Here is how your studies will transform you and your ministry by seeking to fulfill our general Doctor of Ministry goals in track-specific ways:

  1. To resource students through a biblically-grounded educational program taught by faculty who are committed to God’s Word and the application of principles of Scripture to the issues of contemporary culture.
    • Dr. Ken Swetland’s two books, Facing Messy Stuff in the Church & The Hidden World of the Pastor, illustrate his passion for the whole being of the pastor and a pastor’s relationship with a triune God.
    • With 26 years of pastoral experience, Dr. David Currie has spent considerable time applying principles of Scripture to the issues of the pastorate.
  2. To form in students a sound foundation of theological and biblical inquiry in their professional doctoral program’s specialized track that they are able to integrate into the life of Christian ministry.
    • During the year of Deepening the Call, students are asked to reflect on the biblical model of shepherd as leader.

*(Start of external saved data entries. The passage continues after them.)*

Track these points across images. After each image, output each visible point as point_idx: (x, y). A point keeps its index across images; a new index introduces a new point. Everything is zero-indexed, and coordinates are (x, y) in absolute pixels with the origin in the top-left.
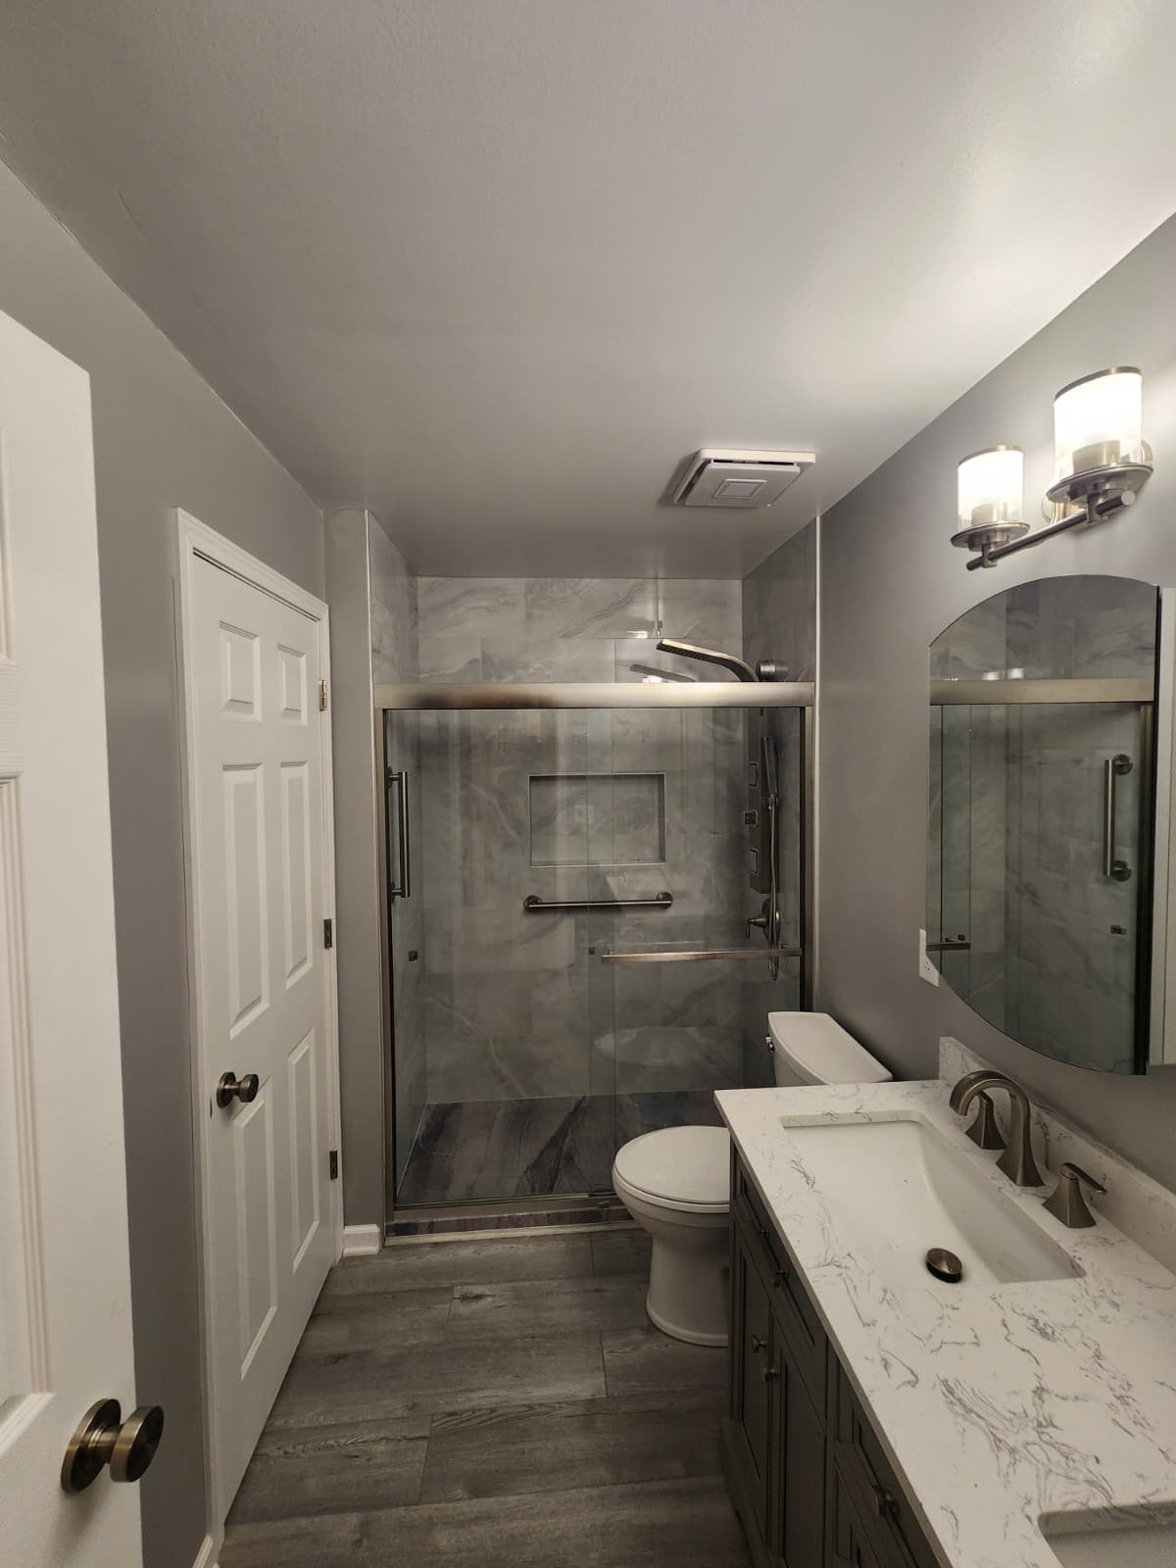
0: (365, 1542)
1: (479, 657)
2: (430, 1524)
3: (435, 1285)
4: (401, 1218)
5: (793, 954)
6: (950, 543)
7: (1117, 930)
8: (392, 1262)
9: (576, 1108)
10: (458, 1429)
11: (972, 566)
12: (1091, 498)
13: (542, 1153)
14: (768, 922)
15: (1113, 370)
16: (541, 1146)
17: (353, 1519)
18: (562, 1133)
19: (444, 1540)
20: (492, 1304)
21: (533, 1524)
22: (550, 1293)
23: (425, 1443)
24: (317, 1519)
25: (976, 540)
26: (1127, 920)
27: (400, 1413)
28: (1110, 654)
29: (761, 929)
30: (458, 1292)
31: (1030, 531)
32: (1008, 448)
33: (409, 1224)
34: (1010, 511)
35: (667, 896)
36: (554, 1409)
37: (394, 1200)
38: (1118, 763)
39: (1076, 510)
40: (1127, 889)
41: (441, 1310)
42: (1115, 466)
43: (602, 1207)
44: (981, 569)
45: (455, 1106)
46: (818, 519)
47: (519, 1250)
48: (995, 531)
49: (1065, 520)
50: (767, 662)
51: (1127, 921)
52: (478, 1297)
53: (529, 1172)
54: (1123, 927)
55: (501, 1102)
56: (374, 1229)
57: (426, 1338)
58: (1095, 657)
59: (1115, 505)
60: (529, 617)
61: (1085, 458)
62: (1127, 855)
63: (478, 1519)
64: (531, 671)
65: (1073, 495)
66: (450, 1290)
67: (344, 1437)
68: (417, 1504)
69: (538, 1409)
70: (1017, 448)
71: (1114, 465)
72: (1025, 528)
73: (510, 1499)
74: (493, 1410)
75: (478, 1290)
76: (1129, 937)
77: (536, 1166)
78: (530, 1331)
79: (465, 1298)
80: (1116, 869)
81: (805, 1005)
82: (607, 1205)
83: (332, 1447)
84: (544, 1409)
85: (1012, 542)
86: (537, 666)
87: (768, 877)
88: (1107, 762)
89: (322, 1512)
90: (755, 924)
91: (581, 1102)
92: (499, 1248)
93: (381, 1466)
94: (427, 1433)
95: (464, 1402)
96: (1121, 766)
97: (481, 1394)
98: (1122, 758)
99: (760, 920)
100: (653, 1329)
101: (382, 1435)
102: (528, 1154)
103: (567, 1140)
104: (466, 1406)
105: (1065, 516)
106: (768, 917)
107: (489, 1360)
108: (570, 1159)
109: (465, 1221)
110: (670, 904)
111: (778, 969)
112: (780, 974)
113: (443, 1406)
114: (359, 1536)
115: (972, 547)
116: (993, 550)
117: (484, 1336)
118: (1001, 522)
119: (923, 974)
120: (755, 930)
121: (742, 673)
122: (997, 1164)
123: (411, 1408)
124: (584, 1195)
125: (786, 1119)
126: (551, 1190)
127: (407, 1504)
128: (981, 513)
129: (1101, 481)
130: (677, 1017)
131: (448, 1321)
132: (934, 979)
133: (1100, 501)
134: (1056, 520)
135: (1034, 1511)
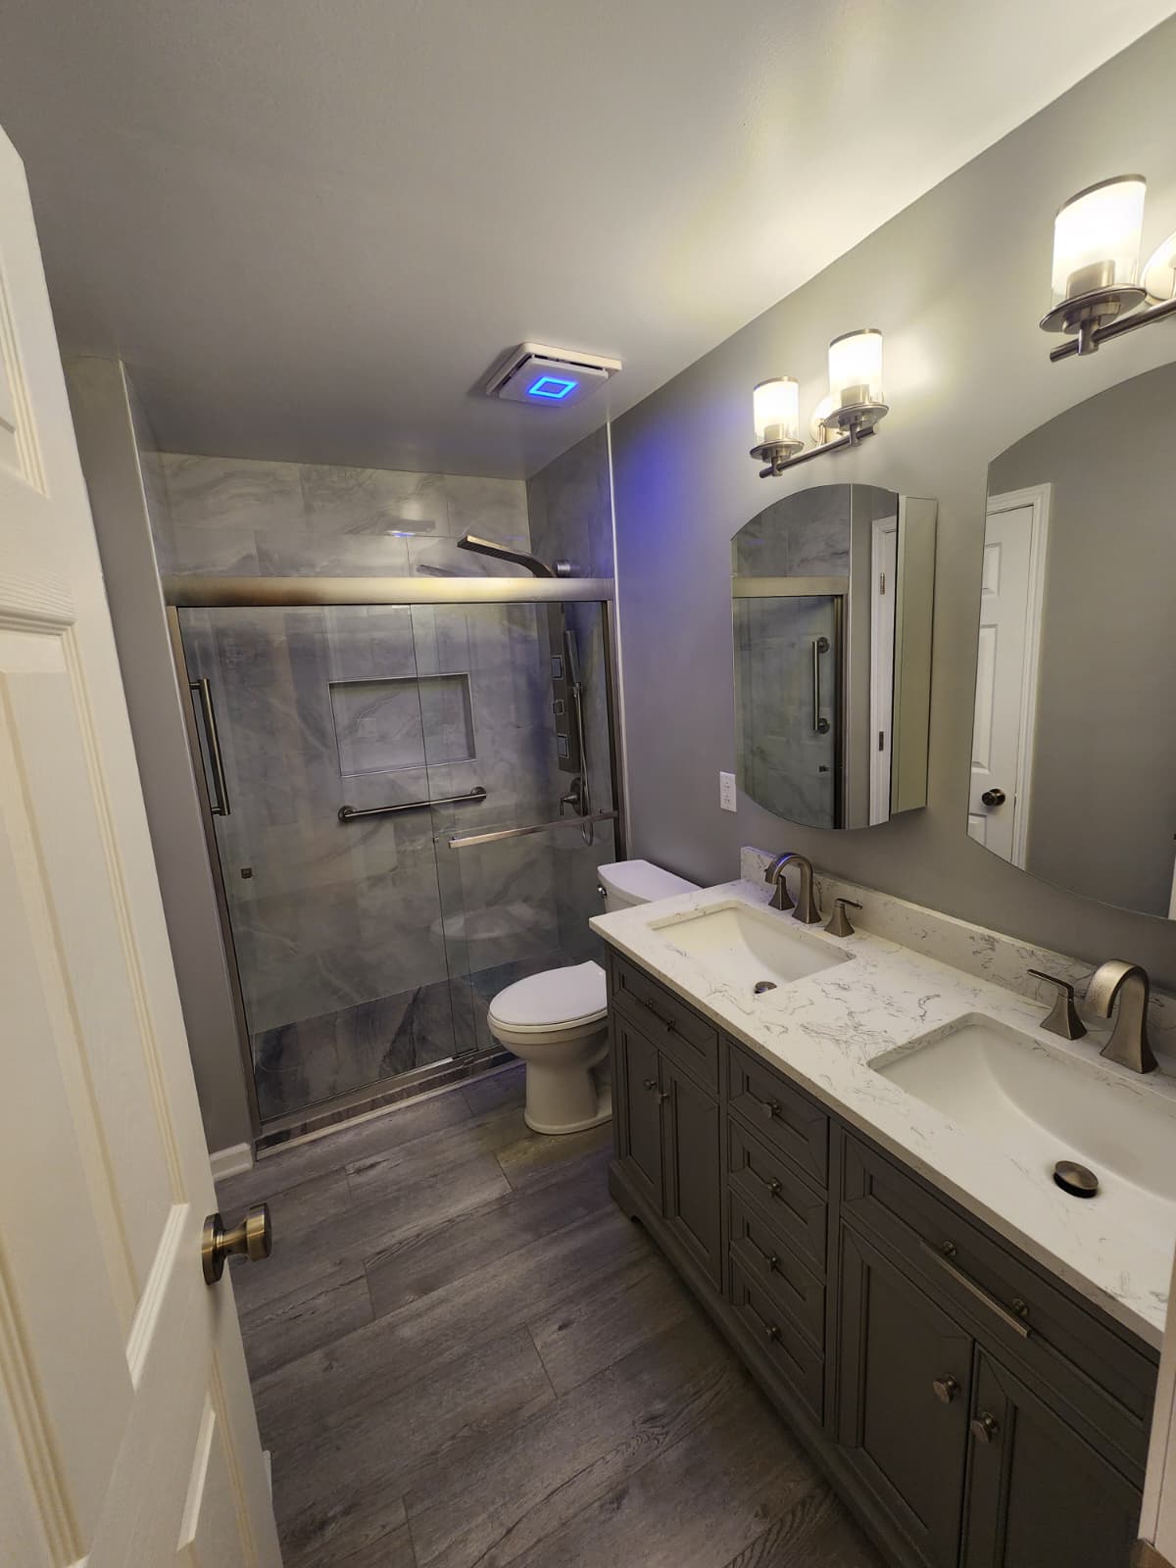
0: (335, 1365)
1: (254, 552)
2: (392, 1328)
3: (325, 1172)
4: (270, 1130)
5: (607, 817)
6: (749, 455)
7: (823, 769)
8: (271, 1170)
9: (415, 999)
10: (390, 1259)
11: (763, 475)
12: (852, 428)
13: (394, 1042)
14: (579, 798)
15: (867, 330)
16: (392, 1037)
17: (317, 1355)
18: (408, 1021)
19: (406, 1332)
20: (388, 1167)
21: (481, 1289)
22: (439, 1141)
23: (364, 1280)
24: (279, 1372)
25: (769, 454)
26: (827, 760)
27: (330, 1271)
28: (814, 559)
29: (571, 805)
30: (351, 1169)
31: (804, 448)
32: (789, 380)
33: (280, 1133)
34: (791, 431)
35: (480, 790)
36: (472, 1214)
37: (258, 1119)
38: (821, 644)
39: (835, 436)
40: (828, 738)
41: (340, 1187)
42: (868, 405)
43: (467, 1063)
44: (770, 477)
45: (288, 1028)
46: (608, 425)
47: (399, 1120)
48: (782, 447)
49: (827, 445)
50: (563, 562)
51: (828, 762)
52: (372, 1166)
53: (387, 1060)
54: (827, 766)
55: (336, 1012)
56: (245, 1147)
57: (332, 1211)
58: (803, 561)
59: (869, 432)
60: (308, 508)
61: (849, 396)
62: (827, 713)
63: (432, 1307)
64: (318, 570)
65: (842, 423)
66: (343, 1168)
67: (280, 1309)
68: (374, 1319)
69: (458, 1220)
70: (795, 381)
71: (867, 403)
72: (799, 446)
73: (456, 1283)
74: (418, 1235)
75: (369, 1162)
76: (829, 774)
77: (391, 1053)
78: (431, 1173)
79: (359, 1171)
80: (821, 724)
81: (620, 856)
82: (472, 1062)
83: (271, 1319)
84: (463, 1218)
85: (793, 457)
86: (325, 563)
87: (576, 760)
88: (814, 643)
89: (279, 1366)
90: (568, 801)
91: (418, 992)
92: (379, 1125)
93: (328, 1312)
94: (363, 1273)
95: (388, 1241)
96: (822, 647)
97: (404, 1229)
98: (823, 640)
99: (572, 797)
100: (536, 1135)
101: (319, 1292)
102: (381, 1047)
103: (415, 1027)
104: (393, 1241)
105: (826, 442)
106: (579, 794)
107: (401, 1205)
108: (423, 1039)
109: (339, 1113)
110: (484, 797)
111: (592, 835)
112: (594, 839)
113: (370, 1250)
114: (326, 1364)
115: (765, 459)
116: (779, 462)
117: (389, 1191)
118: (785, 439)
119: (724, 805)
120: (568, 807)
121: (539, 571)
122: (793, 916)
123: (340, 1263)
124: (450, 1060)
125: (649, 925)
126: (414, 1066)
127: (364, 1325)
128: (771, 430)
129: (860, 414)
130: (498, 898)
131: (350, 1191)
132: (733, 808)
133: (858, 430)
134: (822, 440)
135: (864, 1061)
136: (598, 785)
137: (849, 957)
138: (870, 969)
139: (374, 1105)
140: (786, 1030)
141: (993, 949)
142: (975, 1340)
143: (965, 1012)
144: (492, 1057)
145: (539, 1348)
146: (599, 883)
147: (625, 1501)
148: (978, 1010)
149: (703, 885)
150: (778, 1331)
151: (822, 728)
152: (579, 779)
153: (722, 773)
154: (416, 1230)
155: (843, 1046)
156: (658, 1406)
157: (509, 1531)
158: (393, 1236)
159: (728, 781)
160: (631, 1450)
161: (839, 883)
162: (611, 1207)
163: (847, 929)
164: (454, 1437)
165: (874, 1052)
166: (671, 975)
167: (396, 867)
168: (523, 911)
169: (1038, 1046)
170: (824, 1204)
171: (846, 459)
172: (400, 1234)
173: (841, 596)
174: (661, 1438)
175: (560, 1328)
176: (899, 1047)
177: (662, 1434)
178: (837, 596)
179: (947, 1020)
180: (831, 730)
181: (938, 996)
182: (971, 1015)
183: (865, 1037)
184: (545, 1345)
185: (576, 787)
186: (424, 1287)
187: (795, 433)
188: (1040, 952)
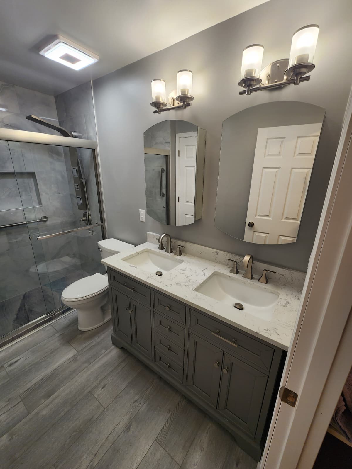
0: (14, 436)
2: (37, 414)
5: (99, 225)
6: (150, 105)
7: (164, 207)
9: (24, 297)
10: (32, 391)
11: (155, 112)
12: (184, 102)
14: (87, 219)
15: (188, 70)
16: (17, 313)
17: (6, 436)
18: (23, 305)
19: (44, 412)
20: (23, 360)
21: (71, 387)
22: (45, 344)
23: (22, 402)
25: (157, 105)
26: (164, 205)
27: (4, 405)
28: (160, 143)
29: (83, 221)
30: (6, 366)
31: (168, 106)
32: (163, 81)
34: (163, 99)
35: (45, 217)
36: (63, 365)
38: (162, 170)
39: (177, 104)
40: (165, 198)
41: (2, 373)
44: (157, 113)
46: (92, 81)
47: (25, 342)
48: (161, 104)
50: (74, 132)
51: (165, 205)
52: (16, 362)
53: (16, 322)
58: (156, 143)
59: (189, 105)
61: (183, 91)
62: (164, 191)
63: (53, 400)
65: (181, 100)
66: (3, 366)
68: (29, 414)
69: (58, 368)
70: (165, 81)
71: (188, 95)
72: (166, 105)
73: (61, 389)
74: (42, 379)
75: (15, 360)
76: (165, 209)
77: (17, 318)
78: (44, 356)
79: (10, 365)
82: (54, 314)
84: (60, 367)
85: (164, 108)
87: (85, 205)
88: (160, 169)
90: (83, 220)
91: (25, 294)
92: (17, 346)
93: (6, 419)
94: (21, 400)
95: (29, 385)
96: (163, 171)
97: (36, 378)
99: (84, 218)
102: (12, 318)
103: (26, 307)
104: (32, 384)
105: (174, 106)
106: (87, 217)
107: (33, 371)
108: (31, 311)
110: (48, 220)
111: (93, 231)
112: (94, 232)
113: (21, 391)
114: (10, 437)
115: (155, 107)
116: (160, 109)
117: (26, 368)
118: (162, 101)
119: (141, 220)
120: (83, 222)
121: (64, 134)
122: (165, 251)
123: (9, 400)
124: (44, 316)
125: (122, 259)
126: (29, 321)
127: (25, 417)
128: (157, 98)
129: (186, 98)
130: (57, 256)
131: (8, 374)
132: (144, 220)
133: (185, 103)
134: (172, 105)
135: (194, 290)
136: (94, 214)
137: (182, 261)
138: (189, 263)
139: (13, 340)
140: (172, 285)
141: (218, 255)
142: (224, 351)
143: (213, 272)
144: (62, 311)
145: (96, 397)
146: (98, 247)
147: (131, 427)
148: (216, 270)
149: (136, 245)
150: (170, 364)
151: (163, 195)
152: (87, 212)
153: (140, 210)
154: (41, 377)
155: (187, 286)
156: (137, 397)
157: (95, 455)
158: (32, 383)
159: (142, 212)
160: (130, 413)
161: (177, 241)
162: (113, 347)
163: (181, 254)
164: (70, 437)
165: (196, 286)
166: (134, 275)
167: (9, 249)
168: (67, 259)
169: (230, 277)
170: (184, 329)
171: (180, 112)
172: (34, 381)
173: (168, 156)
174: (139, 405)
175: (102, 388)
176: (201, 284)
177: (139, 404)
178: (166, 156)
179: (210, 274)
180: (165, 196)
181: (206, 268)
182: (214, 272)
183: (192, 283)
184: (98, 395)
185: (85, 215)
186: (48, 395)
187: (165, 100)
188: (229, 254)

    • During the year of Caring for the Flock, students will explore principles of pastoral counseling, including the biblical-theological basis for counseling.
    • During the year of Proclaiming the Word students will learn to appreciate the benefits of sound exegetical practice in interpreting various genres of Scripture.
  3. To provide students with the skill sets and understandings in a specialized area of ministry to such an extent that they can impact their congregation or community more powerfully for God.
    • Students will enhance their preaching skills and grow as persons who lead others in Christian and spiritual maturity.
    • Students will develop and refine listening and responding skills that will enhance counseling skills and aid in assessing the needs of others.
  4. To create through the cohort model of the program a dimension of Christian community and spiritual nurturing so that students form strong friendships with one another and enter long-term relationships with the scholars who guide the learning experience.
    • Students will be able to grow in their zeal for the glory of God through shared worship and community.
    • Students will participate in class discussions, case studies, sermon evaluations together – interactions that form bonds that will last a life-time.
  5. To develop in students a deeper understanding of Christ’s lordship in all areas of life for the common good of the contemporary world.
    • Each residency brings the topics back to Scripture and what God says about each area of discussion.
    • Each student’s Personal Learning Covenant is developed, refined and tracked throughout the residencies to make sure that God is at the center of all aspects of a student’s life.
  6. To cultivate within students through critical reflection and careful research through the residencies and projects an enriched Christian witness in the places of society they are called to serve.
    • Each post-residency project is designed to engage the student with their ministry context, applying what they have learned.
    • The Proclaiming the Word project asks students to engage with select members of the congregation in sermon analysis, using tools learned inside and outside the residency.
    • Tools like the RAVE Project are presented to students as resources to use in ministry contexts.
  7. To instill in students a refreshed view of their ministry as it relates to the proclamation of the Gospel among all people.

    • In Deepening the Call, students hone their ability to hear God’s voice and call on their lives.
    • In Proclaiming the Word, students will be exposed to different ways of preaching. They will also be given the opportunity to preach to their colleagues and receive thoughtful feedback.
    • • In Caring for the Flock, students will become familiar with specific topics and problems commonly encountered in pastoral settings in order to develop strategies of intervention and possible help in treating such conditions. Students will also be helped in setting up healthy boundaries in the area of counseling.